CITYMAUT IN STOCKHOLM: DIE KUNST, ALLES FALSCH ZU MACHEN
: Große Brüder und kleine Schwestern

Den öffentlichen Nahverkehr kräftig ausbauen und zugleich eine Straßenmaut zu erheben, die im Geldbeutel deutlich spürbar ist – diese Kombination ist ein Erfolg versprechendes Rezept für Innenstädte vor dem Verkehrskollaps. Auch wer die Feinstaubbelastung ernst nimmt, darf sicher sein, mit einer Citymaut die Grenzwerte einhalten zu können. Oslo hat sie schon seit Jahren, dann kam London, in der kommenden Woche geht Stockholm an den Start. In Kopenhagen werden die Pläne konkreter. Umso frustrierender, wenn bei der Umsetzung einer guten Idee nahezu alles falsch gemacht werden kann – wie jetzt in Stockholm.

Aus Angst, bei den nächsten Wahlen dafür bestraft zu werden, und aus Rücksicht auf die einflussreiche Autolobby haben sich die Parteien nur auf ein Versuchsprojekt bis zum Sommer einigen können. Die StadtbewohnerInnen dürfen zwar über die Fortsetzung selbst entscheiden, in demokratischer Hinsicht ein ehrenwerter Ansatz. Doch wenn eine Mehrheit der StockholmerInnen mit Nein stimmt, sind alle Investitionen hinausgeworfenes Geld, und das Thema Maut wird auf viele Jahre hin gestorben sein – ohne dass es einen Plan B gegen die City-Verstopfung gäbe.
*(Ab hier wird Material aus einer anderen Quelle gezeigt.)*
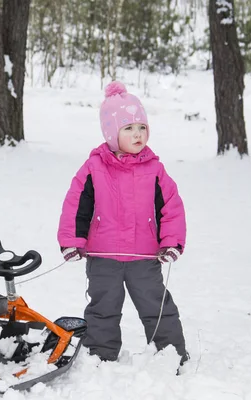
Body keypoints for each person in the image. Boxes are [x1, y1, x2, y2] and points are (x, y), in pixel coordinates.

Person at [57, 81, 189, 365]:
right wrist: (72, 241)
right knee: (103, 307)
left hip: (144, 256)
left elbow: (171, 207)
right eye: (128, 128)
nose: (138, 134)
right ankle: (100, 355)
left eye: (142, 127)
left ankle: (169, 354)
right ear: (111, 133)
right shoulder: (94, 167)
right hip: (104, 257)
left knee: (157, 306)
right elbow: (77, 205)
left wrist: (171, 242)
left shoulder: (154, 168)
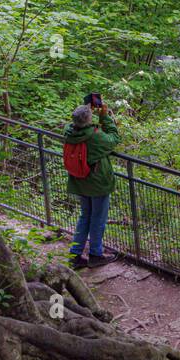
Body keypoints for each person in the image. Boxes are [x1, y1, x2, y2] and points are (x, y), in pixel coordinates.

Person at [64, 99, 119, 268]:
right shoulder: (95, 137)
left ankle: (75, 255)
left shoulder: (68, 132)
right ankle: (95, 254)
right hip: (97, 183)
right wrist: (104, 117)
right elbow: (114, 138)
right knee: (98, 219)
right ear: (89, 119)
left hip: (79, 181)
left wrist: (86, 109)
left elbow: (76, 121)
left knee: (85, 216)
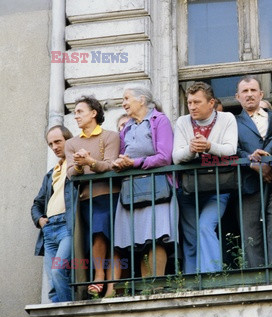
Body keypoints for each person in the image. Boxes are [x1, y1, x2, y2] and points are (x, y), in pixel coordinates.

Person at [111, 85, 176, 293]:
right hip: (132, 188)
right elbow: (124, 155)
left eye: (127, 98)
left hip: (156, 187)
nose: (124, 103)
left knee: (155, 237)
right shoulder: (127, 127)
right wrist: (120, 163)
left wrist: (135, 163)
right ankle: (146, 288)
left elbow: (165, 156)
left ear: (142, 100)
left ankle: (155, 287)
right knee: (139, 239)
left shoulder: (160, 120)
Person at [173, 81, 238, 273]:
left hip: (218, 187)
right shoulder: (182, 122)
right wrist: (192, 150)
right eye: (189, 102)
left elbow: (230, 149)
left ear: (211, 103)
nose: (192, 107)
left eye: (197, 102)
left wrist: (209, 146)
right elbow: (176, 157)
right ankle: (192, 279)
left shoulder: (227, 118)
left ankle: (211, 275)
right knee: (191, 236)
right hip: (189, 189)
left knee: (205, 226)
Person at [65, 95, 121, 297]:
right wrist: (80, 165)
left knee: (112, 238)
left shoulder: (110, 136)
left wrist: (89, 162)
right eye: (75, 112)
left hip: (110, 195)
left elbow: (110, 165)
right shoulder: (71, 143)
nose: (76, 116)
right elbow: (70, 172)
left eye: (80, 111)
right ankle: (99, 277)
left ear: (94, 113)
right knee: (97, 235)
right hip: (87, 199)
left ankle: (111, 285)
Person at [235, 75, 272, 267]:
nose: (249, 95)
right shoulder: (232, 122)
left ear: (261, 94)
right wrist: (251, 161)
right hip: (247, 182)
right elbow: (233, 149)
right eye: (245, 91)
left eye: (253, 90)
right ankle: (255, 275)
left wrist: (267, 159)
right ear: (237, 97)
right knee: (250, 229)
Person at [31, 126, 75, 302]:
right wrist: (40, 220)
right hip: (49, 229)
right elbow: (37, 203)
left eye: (58, 141)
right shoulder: (51, 174)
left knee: (58, 271)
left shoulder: (75, 166)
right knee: (52, 284)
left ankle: (67, 312)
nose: (55, 147)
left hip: (68, 225)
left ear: (68, 141)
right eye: (51, 144)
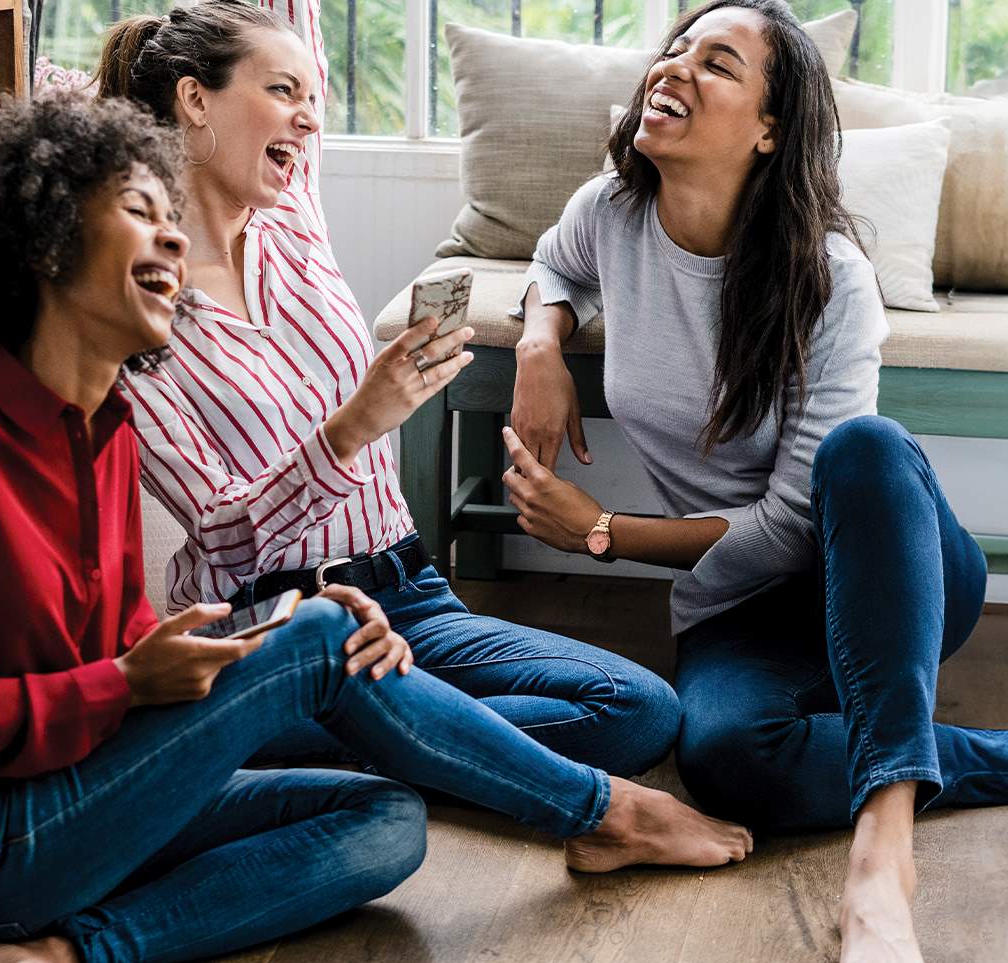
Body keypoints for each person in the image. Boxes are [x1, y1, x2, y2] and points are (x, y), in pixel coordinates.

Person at [0, 94, 750, 963]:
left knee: (385, 818)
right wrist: (147, 680)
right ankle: (603, 810)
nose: (170, 241)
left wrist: (252, 643)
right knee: (319, 639)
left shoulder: (104, 430)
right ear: (43, 245)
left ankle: (63, 955)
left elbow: (119, 653)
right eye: (138, 215)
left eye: (171, 220)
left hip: (79, 810)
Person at [501, 3, 1008, 963]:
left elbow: (790, 526)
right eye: (674, 50)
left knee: (864, 451)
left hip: (879, 561)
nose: (675, 69)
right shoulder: (612, 212)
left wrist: (601, 532)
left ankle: (883, 857)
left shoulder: (829, 275)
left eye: (718, 63)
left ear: (771, 128)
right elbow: (553, 265)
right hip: (741, 611)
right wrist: (537, 344)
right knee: (729, 760)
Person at [98, 0, 679, 779]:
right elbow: (222, 535)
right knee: (594, 726)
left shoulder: (291, 218)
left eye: (314, 99)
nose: (307, 120)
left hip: (408, 591)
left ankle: (370, 737)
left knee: (637, 708)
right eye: (282, 92)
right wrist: (353, 427)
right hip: (274, 631)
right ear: (195, 98)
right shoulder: (135, 311)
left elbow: (295, 25)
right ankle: (401, 733)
Und ein Nein könnte nach dem aktuellen Meinungsbild tatsächlich herauskommen. Die StockholmerInnen werden nicht allgemein über eine Maut abstimmen, sondern über das konkrete Modell. Es ist nicht nur unlogisch und kompliziert, es ermöglicht auch, die Privatsphäre zu überwachen: Nicht nur Mautverwalter und die Polizei, sondern auch die Öffentlichkeit soll per Internet Zugriff auf die Kameraaufnahmen von den Passierstellen haben. Denn die Maut ist als Steuer konzipiert, und Steuersachen sind in Schweden öffentlich.

So beschäftigen sich die schwedischen Medien nun durchweg nicht mehr mit den segensreichen Wirkungen der Maut, sondern mit Tipps, wie die Zahlung zu umgehen ist. Selbst überzeugte BefürworterInnen kostenpflichtiger Straßenbenutzung tendieren mittlerweile zum Nein. Jetzt droht den Planern ein Fiasko – und den Citybewohnern auch.